START Dataset excerpts
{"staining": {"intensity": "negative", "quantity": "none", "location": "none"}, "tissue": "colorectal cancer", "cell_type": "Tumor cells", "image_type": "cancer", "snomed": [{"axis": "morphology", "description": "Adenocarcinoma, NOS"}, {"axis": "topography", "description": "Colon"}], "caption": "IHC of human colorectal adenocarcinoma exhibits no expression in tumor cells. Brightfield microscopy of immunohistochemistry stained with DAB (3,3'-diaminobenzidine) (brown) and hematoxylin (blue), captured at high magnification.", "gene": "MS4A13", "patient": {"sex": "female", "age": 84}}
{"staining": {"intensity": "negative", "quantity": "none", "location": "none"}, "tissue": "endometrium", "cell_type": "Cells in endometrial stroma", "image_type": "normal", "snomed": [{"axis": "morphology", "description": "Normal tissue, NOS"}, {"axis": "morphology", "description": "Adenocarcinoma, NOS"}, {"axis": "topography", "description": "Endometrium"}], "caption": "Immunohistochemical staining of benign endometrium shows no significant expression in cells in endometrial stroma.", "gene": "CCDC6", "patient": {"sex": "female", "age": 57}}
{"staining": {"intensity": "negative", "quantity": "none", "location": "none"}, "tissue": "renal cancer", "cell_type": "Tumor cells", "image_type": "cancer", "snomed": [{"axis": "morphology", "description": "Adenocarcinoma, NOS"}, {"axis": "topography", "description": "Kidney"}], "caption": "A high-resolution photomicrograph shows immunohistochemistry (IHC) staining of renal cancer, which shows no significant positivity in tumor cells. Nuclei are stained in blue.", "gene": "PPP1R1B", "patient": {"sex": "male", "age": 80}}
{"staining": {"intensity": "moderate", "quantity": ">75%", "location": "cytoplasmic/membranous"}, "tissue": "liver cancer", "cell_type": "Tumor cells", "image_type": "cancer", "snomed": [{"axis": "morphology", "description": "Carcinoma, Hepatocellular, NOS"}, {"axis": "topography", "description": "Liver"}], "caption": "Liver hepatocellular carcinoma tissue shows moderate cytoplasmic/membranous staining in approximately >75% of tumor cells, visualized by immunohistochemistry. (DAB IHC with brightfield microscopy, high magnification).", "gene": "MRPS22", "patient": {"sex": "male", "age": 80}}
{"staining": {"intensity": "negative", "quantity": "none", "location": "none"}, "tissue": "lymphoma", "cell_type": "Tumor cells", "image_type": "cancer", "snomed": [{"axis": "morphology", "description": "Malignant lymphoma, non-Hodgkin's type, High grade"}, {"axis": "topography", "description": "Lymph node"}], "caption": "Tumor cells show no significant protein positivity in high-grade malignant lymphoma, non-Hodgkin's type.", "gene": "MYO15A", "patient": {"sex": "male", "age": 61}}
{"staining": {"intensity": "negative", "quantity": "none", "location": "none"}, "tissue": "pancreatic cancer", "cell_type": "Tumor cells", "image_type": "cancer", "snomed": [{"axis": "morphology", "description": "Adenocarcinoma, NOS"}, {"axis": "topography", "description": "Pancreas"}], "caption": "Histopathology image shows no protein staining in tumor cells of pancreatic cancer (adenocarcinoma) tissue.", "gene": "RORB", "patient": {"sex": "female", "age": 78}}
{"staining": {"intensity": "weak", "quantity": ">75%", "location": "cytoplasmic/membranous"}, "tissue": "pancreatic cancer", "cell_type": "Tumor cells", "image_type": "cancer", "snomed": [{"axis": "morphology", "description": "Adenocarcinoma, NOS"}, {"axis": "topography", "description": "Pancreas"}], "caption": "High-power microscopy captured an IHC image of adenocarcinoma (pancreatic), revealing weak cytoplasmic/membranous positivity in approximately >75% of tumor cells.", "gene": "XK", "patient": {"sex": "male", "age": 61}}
END Dataset excerpts
= Assigned task =
From the first line of the material above down to the line with "hepatocellular carcinoma tissue", output each line exactly; include both of those lines and add no others.

= Written response =
{"staining": {"intensity": "negative", "quantity": "none", "location": "none"}, "tissue": "colorectal cancer", "cell_type": "Tumor cells", "image_type": "cancer", "snomed": [{"axis": "morphology", "description": "Adenocarcinoma, NOS"}, {"axis": "topography", "description": "Colon"}], "caption": "IHC of human colorectal adenocarcinoma exhibits no expression in tumor cells. Brightfield microscopy of immunohistochemistry stained with DAB (3,3'-diaminobenzidine) (brown) and hematoxylin (blue), captured at high magnification.", "gene": "MS4A13", "patient": {"sex": "female", "age": 84}}
{"staining": {"intensity": "negative", "quantity": "none", "location": "none"}, "tissue": "endometrium", "cell_type": "Cells in endometrial stroma", "image_type": "normal", "snomed": [{"axis": "morphology", "description": "Normal tissue, NOS"}, {"axis": "morphology", "description": "Adenocarcinoma, NOS"}, {"axis": "topography", "description": "Endometrium"}], "caption": "Immunohistochemical staining of benign endometrium shows no significant expression in cells in endometrial stroma.", "gene": "CCDC6", "patient": {"sex": "female", "age": 57}}
{"staining": {"intensity": "negative", "quantity": "none", "location": "none"}, "tissue": "renal cancer", "cell_type": "Tumor cells", "image_type": "cancer", "snomed": [{"axis": "morphology", "description": "Adenocarcinoma, NOS"}, {"axis": "topography", "description": "Kidney"}], "caption": "A high-resolution photomicrograph shows immunohistochemistry (IHC) staining of renal cancer, which shows no significant positivity in tumor cells. Nuclei are stained in blue.", "gene": "PPP1R1B", "patient": {"sex": "male", "age": 80}}
{"staining": {"intensity": "moderate", "quantity": ">75%", "location": "cytoplasmic/membranous"}, "tissue": "liver cancer", "cell_type": "Tumor cells", "image_type": "cancer", "snomed": [{"axis": "morphology", "description": "Carcinoma, Hepatocellular, NOS"}, {"axis": "topography", "description": "Liver"}], "caption": "Liver hepatocellular carcinoma tissue shows moderate cytoplasmic/membranous staining in approximately >75% of tumor cells, visualized by immunohistochemistry. (DAB IHC with brightfield microscopy, high magnification).", "gene": "MRPS22", "patient": {"sex": "male", "age": 80}}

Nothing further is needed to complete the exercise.